When it comes to Windows 7, Microsoft hasn’t just learned from the mistakes of Windows Vista. It has picked up a thing or two from Apple’s OS X, judging by first impressions.
The executive leading Windows 7 said Tuesday that Microsoft realized it shouldn’t forge ahead on Windows 7 and deliver an operating system unsupported by partners’ hardware or software.
Also, Microsoft has heard that Windows Vista was a resource hog. The company is scaling down the code base and tickling up performance to run on netbooks and existing PCs – so no need to buy a replacement machine.
Steven Sinofsky, senior vice president for the Windows and Windows Live Engineering Group, promised we’d start to see this with the first Windows 7 beta “early next year”.

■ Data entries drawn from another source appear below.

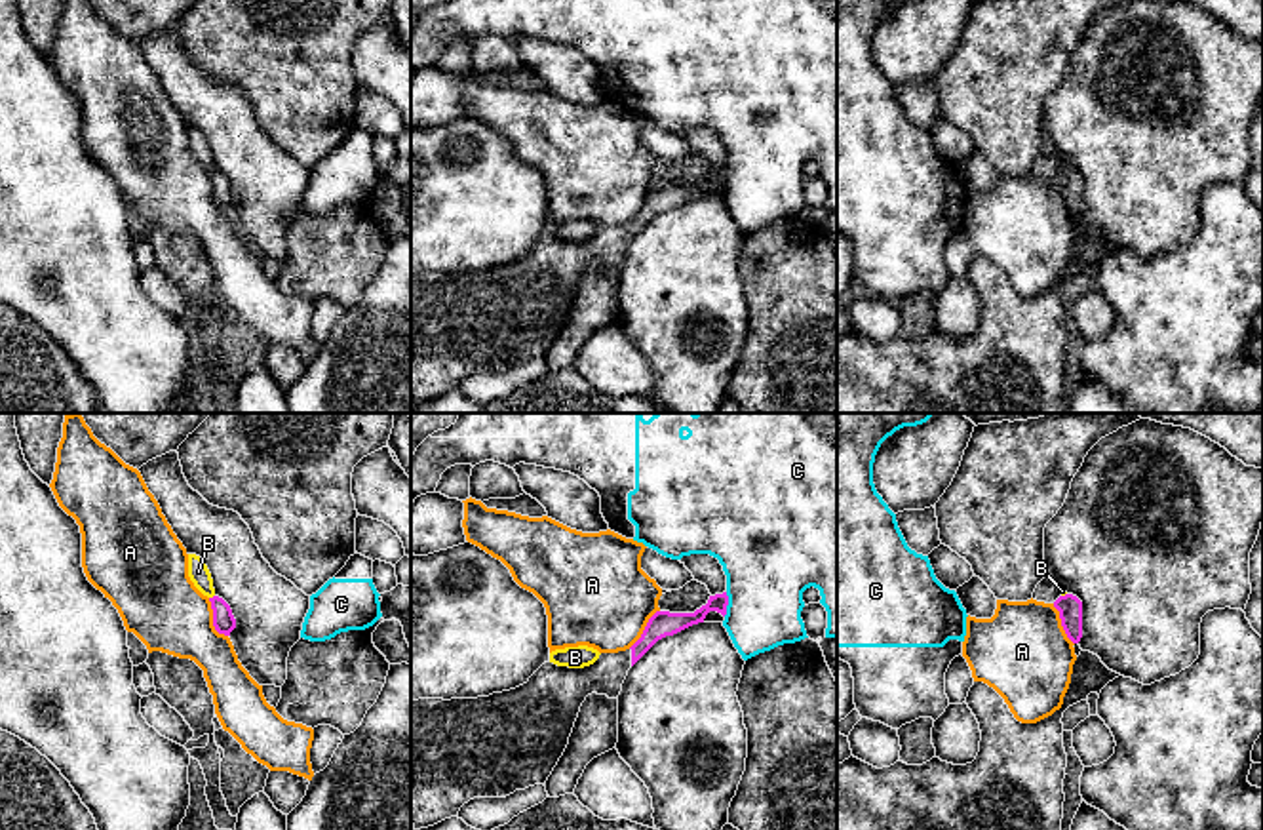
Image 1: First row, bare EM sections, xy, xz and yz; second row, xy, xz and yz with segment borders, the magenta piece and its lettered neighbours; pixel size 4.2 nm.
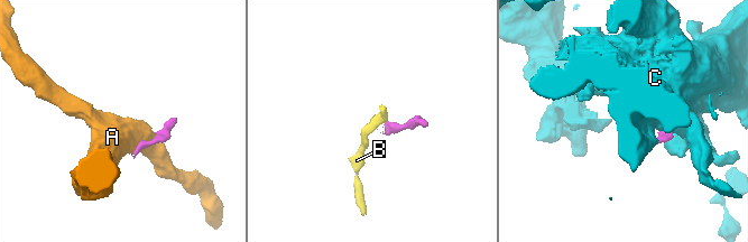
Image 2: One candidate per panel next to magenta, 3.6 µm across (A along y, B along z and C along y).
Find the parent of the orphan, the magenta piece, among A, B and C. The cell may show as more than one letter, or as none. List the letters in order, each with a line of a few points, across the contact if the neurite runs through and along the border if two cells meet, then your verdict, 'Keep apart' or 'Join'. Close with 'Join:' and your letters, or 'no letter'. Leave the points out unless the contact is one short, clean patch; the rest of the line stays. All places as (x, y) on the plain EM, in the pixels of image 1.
A: Line: xy (208, 172), (212, 198), (227, 210). Keep apart
B: Line: xy (213, 168), (210, 172). Keep apart
C: Line: xz (727, 166), (727, 185), (723, 189). Keep apart
Join: no letter

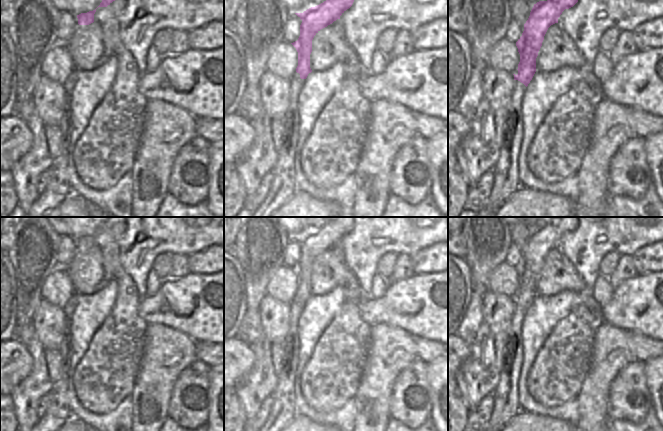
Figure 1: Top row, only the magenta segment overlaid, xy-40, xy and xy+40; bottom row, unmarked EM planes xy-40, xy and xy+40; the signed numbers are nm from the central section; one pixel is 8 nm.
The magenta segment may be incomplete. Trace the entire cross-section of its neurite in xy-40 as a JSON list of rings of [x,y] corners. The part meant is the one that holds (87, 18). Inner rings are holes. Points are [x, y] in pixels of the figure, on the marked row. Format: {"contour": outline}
{"contour": [[[96,9],[87,13],[77,15],[79,25],[89,25],[94,22],[94,14]]]}

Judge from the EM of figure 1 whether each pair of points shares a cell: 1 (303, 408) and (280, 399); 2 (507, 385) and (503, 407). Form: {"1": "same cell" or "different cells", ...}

Microsoft is aiming for general availability (GA) “three years from the GA of Windows Vista”. That puts Windows 7 down for release during 2010, if you count from Windows Vista’s GA in January 2007. The word on the street, though, is to expect Windows 7 next year. Sinofsky told PDC the release date would be dictated by feedback during the beta phase.
They always say that.
Darkflame
October 30th, 2008 at 18:21
Microsoft hasnt addressed the main problem at all;
We dont actualy need a new OS.
Vista gave PC’s worse proformance then XP/2K, and the extra features most people didnt need, didnt care, or had on other OS’s systems without the resource use.
The real benifits of Vista like DirectX10, could certainly have been doing on XP/2K if microsoft wanted.
Microsoft should schedral a new OS, they shouldnt think “oh, we need X for Y date”.
They should simply develop improvements, and only release when people NEED a new OS.
In the meantime, they should work on their webbrowser.
Nearest Pixal-resizing and no SVG support is not acceptable.
Some of us web developers are getting reallly tired of working around IE’s bugs and quirks.